Given request ->
Turn every line of the records below into a single JSON list of strings, one string per line, with blank lines left out.
• • •
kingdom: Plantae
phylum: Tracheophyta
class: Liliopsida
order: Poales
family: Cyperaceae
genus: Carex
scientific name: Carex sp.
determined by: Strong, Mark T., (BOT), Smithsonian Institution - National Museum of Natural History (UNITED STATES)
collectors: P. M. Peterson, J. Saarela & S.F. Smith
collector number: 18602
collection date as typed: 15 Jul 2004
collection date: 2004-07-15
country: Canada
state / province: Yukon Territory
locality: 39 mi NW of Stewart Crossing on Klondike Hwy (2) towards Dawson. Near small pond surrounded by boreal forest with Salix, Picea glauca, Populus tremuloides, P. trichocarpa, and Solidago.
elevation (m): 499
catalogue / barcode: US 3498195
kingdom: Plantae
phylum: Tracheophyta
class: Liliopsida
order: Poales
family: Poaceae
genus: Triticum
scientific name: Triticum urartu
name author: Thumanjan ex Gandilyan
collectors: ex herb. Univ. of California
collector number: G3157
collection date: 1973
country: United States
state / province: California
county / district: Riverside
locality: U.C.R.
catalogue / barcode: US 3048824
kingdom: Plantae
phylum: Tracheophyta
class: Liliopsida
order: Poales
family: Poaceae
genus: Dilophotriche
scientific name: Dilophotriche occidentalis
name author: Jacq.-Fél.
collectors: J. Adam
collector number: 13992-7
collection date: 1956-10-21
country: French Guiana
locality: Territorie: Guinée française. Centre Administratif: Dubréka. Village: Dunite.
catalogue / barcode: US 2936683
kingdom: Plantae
• • •
Answer to this problem ->
[
  "kingdom: Plantae",
  "phylum: Tracheophyta",
  "class: Liliopsida",
  "order: Poales",
  "family: Cyperaceae",
  "genus: Carex",
  "scientific name: Carex sp.",
  "determined by: Strong, Mark T., (BOT), Smithsonian Institution - National Museum of Natural History (UNITED STATES)",
  "collectors: P. M. Peterson, J. Saarela & S.F. Smith",
  "collector number: 18602",
  "collection date as typed: 15 Jul 2004",
  "collection date: 2004-07-15",
  "country: Canada",
  "state / province: Yukon Territory",
  "locality: 39 mi NW of Stewart Crossing on Klondike Hwy (2) towards Dawson. Near small pond surrounded by boreal forest with Salix, Picea glauca, Populus tremuloides, P. trichocarpa, and Solidago.",
  "elevation (m): 499",
  "catalogue / barcode: US 3498195",
  "kingdom: Plantae",
  "phylum: Tracheophyta",
  "class: Liliopsida",
  "order: Poales",
  "family: Poaceae",
  "genus: Triticum",
  "scientific name: Triticum urartu",
  "name author: Thumanjan ex Gandilyan",
  "collectors: ex herb. Univ. of California",
  "collector number: G3157",
  "collection date: 1973",
  "country: United States",
  "state / province: California",
  "county / district: Riverside",
  "locality: U.C.R.",
  "catalogue / barcode: US 3048824",
  "kingdom: Plantae",
  "phylum: Tracheophyta",
  "class: Liliopsida",
  "order: Poales",
  "family: Poaceae",
  "genus: Dilophotriche",
  "scientific name: Dilophotriche occidentalis",
  "name author: Jacq.-Fél.",
  "collectors: J. Adam",
  "collector number: 13992-7",
  "collection date: 1956-10-21",
  "country: French Guiana",
  "locality: Territorie: Guinée française. Centre Administratif: Dubréka. Village: Dunite.",
  "catalogue / barcode: US 2936683",
  "kingdom: Plantae"
]